この恋を運命にするために
仕事が入ったら仕事を優先すると言われていたので、その言葉もすんなりと受け入れられた。
「はい、行ってらっしゃい」
「ごめんね、蘭ちゃんはもう少し見てていいから。迎えを呼ぼうか?」
「ううん、大丈夫。今日はありがとう」
「また連絡する」
そう言って足速に去っていってしまった。
どうやらかなり急いでいるようだ。
私はその後ろ姿を見送り、呆気なく初デートは終わってしまった。
絶対好きにさせてみせる、なんて言った割にあっさり終わってしまったな。
ううん、最初から仕事優先だと言われていたし、あの様子を見ると何か事件があったみたいだから仕方ない。

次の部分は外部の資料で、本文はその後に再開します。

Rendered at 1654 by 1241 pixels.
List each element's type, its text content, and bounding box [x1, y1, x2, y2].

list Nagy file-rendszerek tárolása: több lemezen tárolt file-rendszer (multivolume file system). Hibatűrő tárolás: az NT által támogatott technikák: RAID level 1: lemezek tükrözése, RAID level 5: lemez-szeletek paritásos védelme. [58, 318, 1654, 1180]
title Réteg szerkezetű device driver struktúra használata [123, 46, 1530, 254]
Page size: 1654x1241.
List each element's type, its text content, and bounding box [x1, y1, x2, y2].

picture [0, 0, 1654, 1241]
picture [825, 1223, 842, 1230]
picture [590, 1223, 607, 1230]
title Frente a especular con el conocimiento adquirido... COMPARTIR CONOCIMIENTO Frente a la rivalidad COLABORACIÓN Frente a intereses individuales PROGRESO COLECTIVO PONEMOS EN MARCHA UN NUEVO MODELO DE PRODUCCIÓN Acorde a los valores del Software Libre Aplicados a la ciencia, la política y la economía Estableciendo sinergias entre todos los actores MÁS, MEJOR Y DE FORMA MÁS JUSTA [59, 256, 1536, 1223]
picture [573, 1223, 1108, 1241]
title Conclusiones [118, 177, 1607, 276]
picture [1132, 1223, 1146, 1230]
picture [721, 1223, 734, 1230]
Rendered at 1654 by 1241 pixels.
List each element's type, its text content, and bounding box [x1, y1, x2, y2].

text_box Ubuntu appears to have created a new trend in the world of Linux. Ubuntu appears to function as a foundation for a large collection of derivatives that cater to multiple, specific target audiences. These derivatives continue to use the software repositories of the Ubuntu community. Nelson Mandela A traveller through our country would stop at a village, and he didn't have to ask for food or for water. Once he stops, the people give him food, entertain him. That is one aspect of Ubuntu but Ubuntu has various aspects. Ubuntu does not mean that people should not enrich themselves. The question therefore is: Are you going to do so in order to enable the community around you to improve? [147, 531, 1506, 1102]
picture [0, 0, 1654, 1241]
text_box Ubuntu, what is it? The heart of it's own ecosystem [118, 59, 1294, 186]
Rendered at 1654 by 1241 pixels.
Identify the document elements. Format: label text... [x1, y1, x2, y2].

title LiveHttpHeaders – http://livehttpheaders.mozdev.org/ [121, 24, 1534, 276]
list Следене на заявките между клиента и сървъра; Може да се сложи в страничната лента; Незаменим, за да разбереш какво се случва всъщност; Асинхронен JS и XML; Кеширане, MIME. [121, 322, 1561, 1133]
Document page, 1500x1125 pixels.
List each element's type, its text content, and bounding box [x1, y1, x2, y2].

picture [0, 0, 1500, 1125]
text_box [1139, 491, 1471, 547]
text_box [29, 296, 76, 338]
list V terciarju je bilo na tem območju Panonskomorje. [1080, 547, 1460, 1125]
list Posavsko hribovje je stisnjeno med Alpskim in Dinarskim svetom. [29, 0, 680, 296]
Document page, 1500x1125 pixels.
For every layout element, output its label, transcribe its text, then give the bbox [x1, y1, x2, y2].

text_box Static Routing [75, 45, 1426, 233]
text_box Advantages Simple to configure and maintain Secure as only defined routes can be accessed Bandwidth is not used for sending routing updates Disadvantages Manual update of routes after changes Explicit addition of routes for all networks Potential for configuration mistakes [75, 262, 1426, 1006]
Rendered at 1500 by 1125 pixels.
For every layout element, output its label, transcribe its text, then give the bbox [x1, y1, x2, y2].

「また連絡するってことは、また会ってくれるってことなのかな……」
一人になると急に不安な気持ちが押し寄せる。
これで終わりなんてやだ。
「……メッセージだけでも送っとこ」
《今日は忙しいのにありがとうございました。よかったらまたご飯行きたいです》
そこまで文字を打ち、デリートして打ち直した。
《今日は忙しいのにありがとうございました。すごく楽しかったです。また会いたいです》
「……いや、直球すぎる?」
打った文章をまた消し、また打ち直す。
《今日でもっと信士さんのこと好きになりました》
いやいや、重いって思われそう!
何度も文章を打ったり消したりを繰り返す。
いえないメッセージがどんどん下書きに溜まっていく。
結局私はどのメッセージも送信ボタンを押せなかった。